Roche leide zudem unter Spekulationen, dass der Pharmariese nach dem Kurseinbruch der Illumina-Aktien wieder an dem auf Gensequenzierung spezialisierten Unternehmen interessiert sein könnte. Roche wollte Illumina 2012 übernehmen, brach dann die Transaktion aber wegen unterschiedlicher Preisvorstellungen wieder ab. Die Illumina-Aktie war nach einer Gewinnwarnung am Dienstag um ein Viertel eingebrochen.

Bei den zyklischen Firmen gingen die Anteile des Personalvermittlers Adecco um 0,3 Prozent fester aus dem Handel. Der Elektrotechnikkonzern ABB, der Zementriese LafargeHolcim und die Sanitärtechnikfirma Geberit schwächten sich dagegen ab.

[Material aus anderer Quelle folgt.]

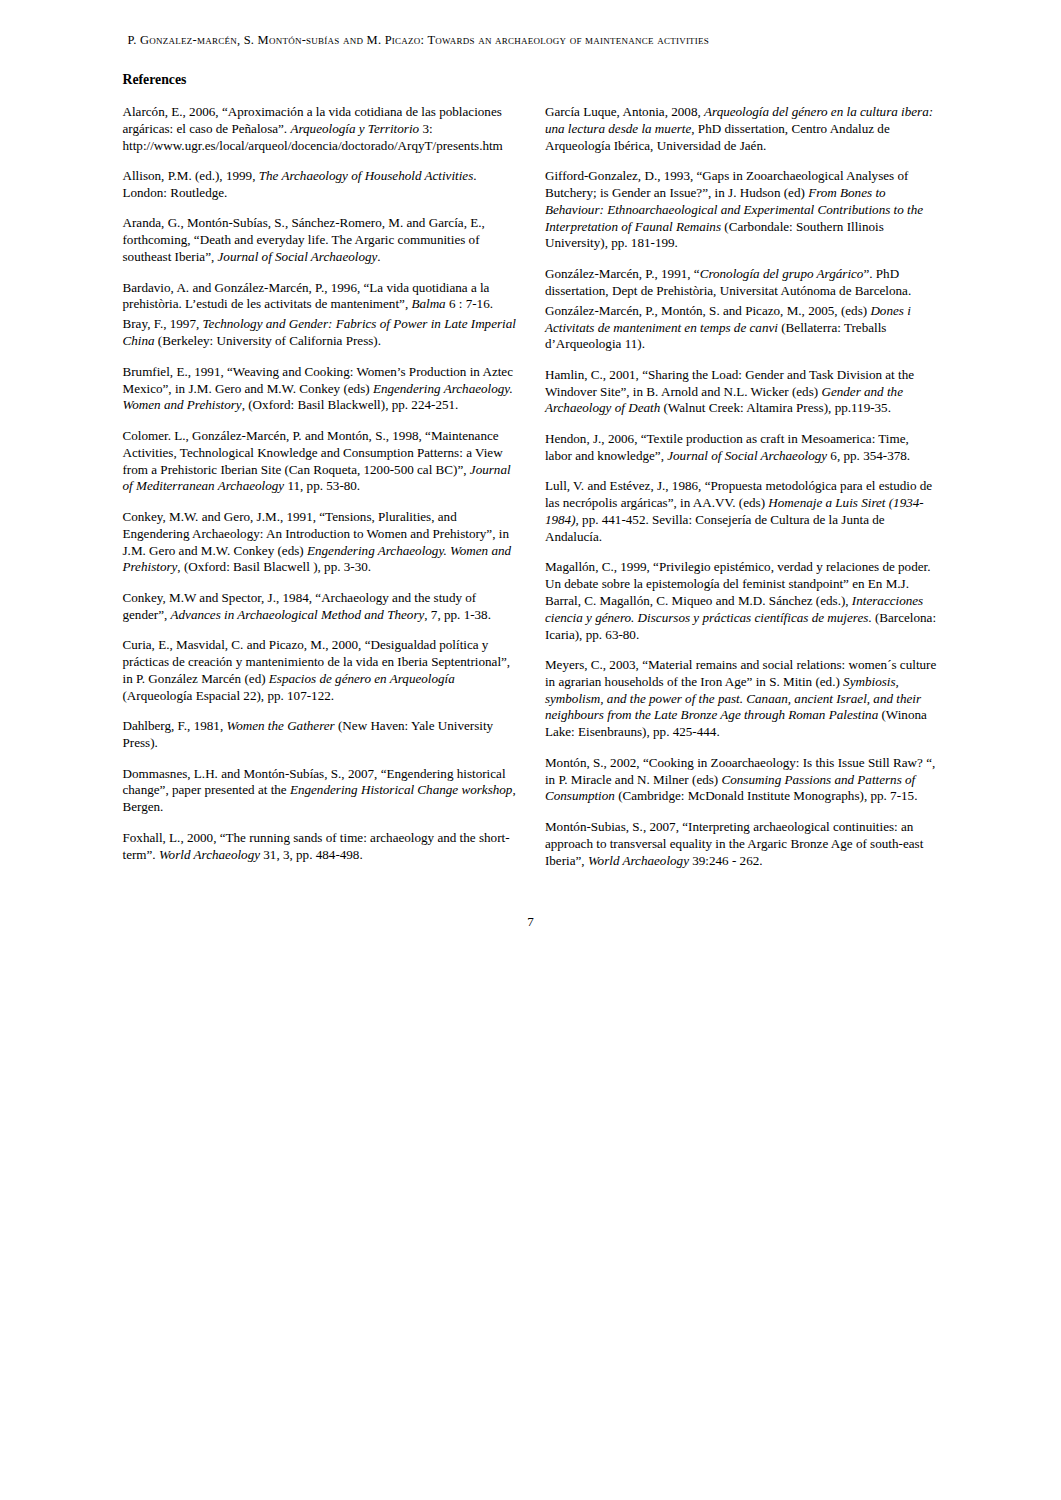P. Gonzalez-marcén, S. Montón-subías and M. Picazo: Towards an archaeology of maintenance activities
References
Alarcón, E., 2006, “Aproximación a la vida cotidiana de las poblaciones argáricas: el caso de Peñalosa”. Arqueología y Territorio 3:
http://www.ugr.es/local/arqueol/docencia/doctorado/ArqyT/presents.htm
Allison, P.M. (ed.), 1999, The Archaeology of Household Activities. London: Routledge.
Aranda, G., Montón-Subías, S., Sánchez-Romero, M. and García, E., forthcoming, “Death and everyday life. The Argaric communities of southeast Iberia”, Journal of Social Archaeology.
Bardavio, A. and González-Marcén, P., 1996, “La vida quotidiana a la prehistòria. L’estudi de les activitats de manteniment”, Balma 6 : 7-16.
Bray, F., 1997, Technology and Gender: Fabrics of Power in Late Imperial China (Berkeley: University of California Press).
Brumfiel, E., 1991, “Weaving and Cooking: Women’s Production in Aztec Mexico”, in J.M. Gero and M.W. Conkey (eds) Engendering Archaeology. Women and Prehistory, (Oxford: Basil Blackwell), pp. 224-251.
Colomer. L., González-Marcén, P. and Montón, S., 1998, “Maintenance Activities, Technological Knowledge and Consumption Patterns: a View from a Prehistoric Iberian Site (Can Roqueta, 1200-500 cal BC)”, Journal of Mediterranean Archaeology 11, pp. 53-80.
Conkey, M.W. and Gero, J.M., 1991, “Tensions, Pluralities, and Engendering Archaeology: An Introduction to Women and Prehistory”, in J.M. Gero and M.W. Conkey (eds) Engendering Archaeology. Women and Prehistory, (Oxford: Basil Blacwell ), pp. 3-30.
Conkey, M.W and Spector, J., 1984, “Archaeology and the study of gender”, Advances in Archaeological Method and Theory, 7, pp. 1-38.
Curia, E., Masvidal, C. and Picazo, M., 2000, “Desigualdad política y prácticas de creación y mantenimiento de la vida en Iberia Septentrional”, in P. González Marcén (ed) Espacios de género en Arqueología (Arqueología Espacial 22), pp. 107-122.
Dahlberg, F., 1981, Women the Gatherer (New Haven: Yale University Press).
Dommasnes, L.H. and Montón-Subías, S., 2007, “Engendering historical change”, paper presented at the Engendering Historical Change workshop, Bergen.
Foxhall, L., 2000, “The running sands of time: archaeology and the short-term”. World Archaeology 31, 3, pp. 484-498.
García Luque, Antonia, 2008, Arqueología del género en la cultura ibera: una lectura desde la muerte, PhD dissertation, Centro Andaluz de Arqueología Ibérica, Universidad de Jaén.
Gifford-Gonzalez, D., 1993, “Gaps in Zooarchaeological Analyses of Butchery; is Gender an Issue?”, in J. Hudson (ed) From Bones to Behaviour: Ethnoarchaeological and Experimental Contributions to the Interpretation of Faunal Remains (Carbondale: Southern Illinois University), pp. 181-199.
González-Marcén, P., 1991, “Cronología del grupo Argárico”. PhD dissertation, Dept de Prehistòria, Universitat Autónoma de Barcelona.
González-Marcén, P., Montón, S. and Picazo, M., 2005, (eds) Dones i Activitats de manteniment en temps de canvi (Bellaterra: Treballs d’Arqueologia 11).
Hamlin, C., 2001, “Sharing the Load: Gender and Task Division at the Windover Site”, in B. Arnold and N.L. Wicker (eds) Gender and the Archaeology of Death (Walnut Creek: Altamira Press), pp.119-35.
Hendon, J., 2006, “Textile production as craft in Mesoamerica: Time, labor and knowledge”, Journal of Social Archaeology 6, pp. 354-378.
Lull, V. and Estévez, J., 1986, “Propuesta metodológica para el estudio de las necrópolis argáricas”, in AA.VV. (eds) Homenaje a Luis Siret (1934-1984), pp. 441-452. Sevilla: Consejería de Cultura de la Junta de Andalucía.
Magallón, C., 1999, “Privilegio epistémico, verdad y relaciones de poder. Un debate sobre la epistemología del feminist standpoint” en En M.J. Barral, C. Magallón, C. Miqueo and M.D. Sánchez (eds.), Interacciones ciencia y género. Discursos y prácticas científicas de mujeres. (Barcelona: Icaria), pp. 63-80.
Meyers, C., 2003, “Material remains and social relations: women´s culture in agrarian households of the Iron Age” in S. Mitin (ed.) Symbiosis, symbolism, and the power of the past. Canaan, ancient Israel, and their neighbours from the Late Bronze Age through Roman Palestina (Winona Lake: Eisenbrauns), pp. 425-444.
Montón, S., 2002, “Cooking in Zooarchaeology: Is this Issue Still Raw? “, in P. Miracle and N. Milner (eds) Consuming Passions and Patterns of Consumption (Cambridge: McDonald Institute Monographs), pp. 7-15.
Montón-Subias, S., 2007, “Interpreting archaeological continuities: an approach to transversal equality in the Argaric Bronze Age of south-east Iberia”, World Archaeology 39:246 - 262.
7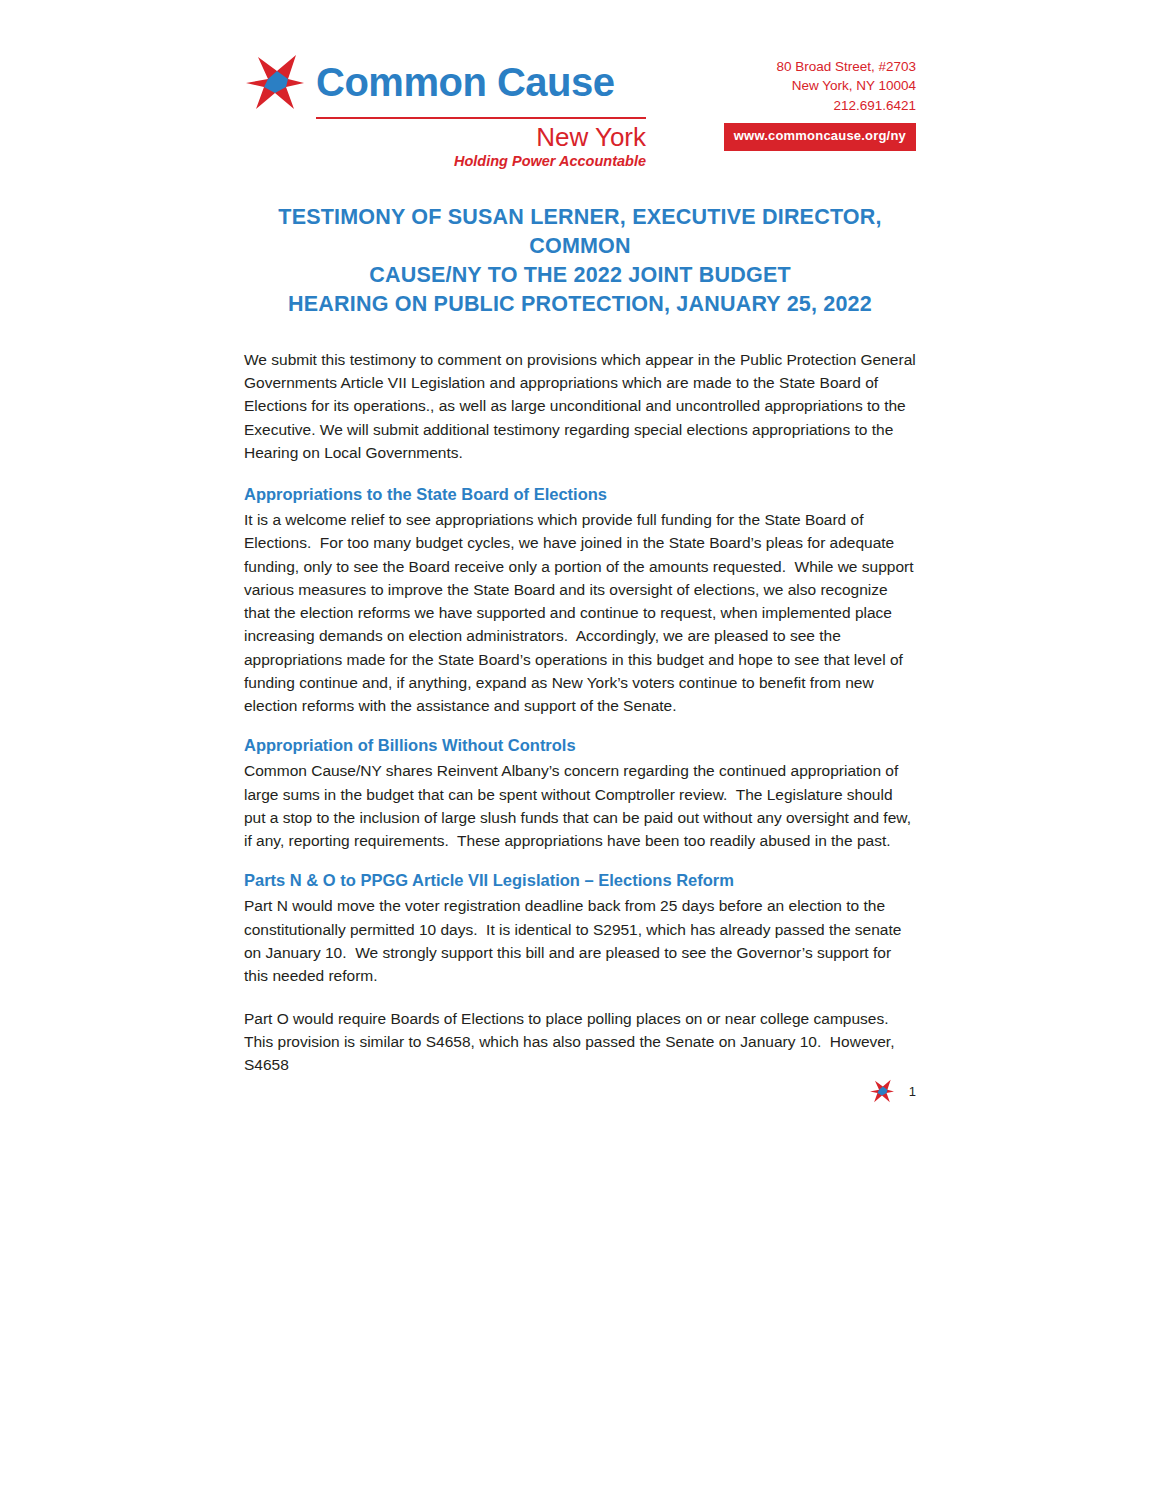Common Cause
New York
Holding Power Accountable
80 Broad Street, #2703
New York, NY 10004
212.691.6421
www.commoncause.org/ny
Testimony of Susan Lerner, Executive Director, Common
Cause/NY to the 2022 Joint Budget
Hearing on Public Protection, January 25, 2022
We submit this testimony to comment on provisions which appear in the Public Protection General Governments Article VII Legislation and appropriations which are made to the State Board of Elections for its operations., as well as large unconditional and uncontrolled appropriations to the Executive. We will submit additional testimony regarding special elections appropriations to the Hearing on Local Governments.
Appropriations to the State Board of Elections
It is a welcome relief to see appropriations which provide full funding for the State Board of Elections. For too many budget cycles, we have joined in the State Board’s pleas for adequate funding, only to see the Board receive only a portion of the amounts requested. While we support various measures to improve the State Board and its oversight of elections, we also recognize that the election reforms we have supported and continue to request, when implemented place increasing demands on election administrators. Accordingly, we are pleased to see the appropriations made for the State Board’s operations in this budget and hope to see that level of funding continue and, if anything, expand as New York’s voters continue to benefit from new election reforms with the assistance and support of the Senate.
Appropriation of Billions Without Controls
Common Cause/NY shares Reinvent Albany’s concern regarding the continued appropriation of large sums in the budget that can be spent without Comptroller review. The Legislature should put a stop to the inclusion of large slush funds that can be paid out without any oversight and few, if any, reporting requirements. These appropriations have been too readily abused in the past.
Parts N & O to PPGG Article VII Legislation – Elections Reform
Part N would move the voter registration deadline back from 25 days before an election to the constitutionally permitted 10 days. It is identical to S2951, which has already passed the senate on January 10. We strongly support this bill and are pleased to see the Governor’s support for this needed reform.
Part O would require Boards of Elections to place polling places on or near college campuses. This provision is similar to S4658, which has also passed the Senate on January 10. However, S4658
1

Am breiten Markt rückten die Aktien der arg gebeutelten Aktien von Leonteq um 0,1 Prozent vor. Die Neue Helvetische Bank habe die Anteile der Derivat-Boutique in ihr Musterportfolio aufgenommen, sagte ein Händler.

Die volatilen Aktien von Meyer Burger sanken um 3,5 Prozent. Die Aktien von AMS büssten im Sog der Probleme, die der koreanische Elektronikkonzern Samsung mit dem Smartphone "Galaxy Note 7" hat, um drei Prozent ein.

Die Papiere des Milchverarbeiters Hochdorf setzten den Aufwärtstrend bei guten Umsätzen fort.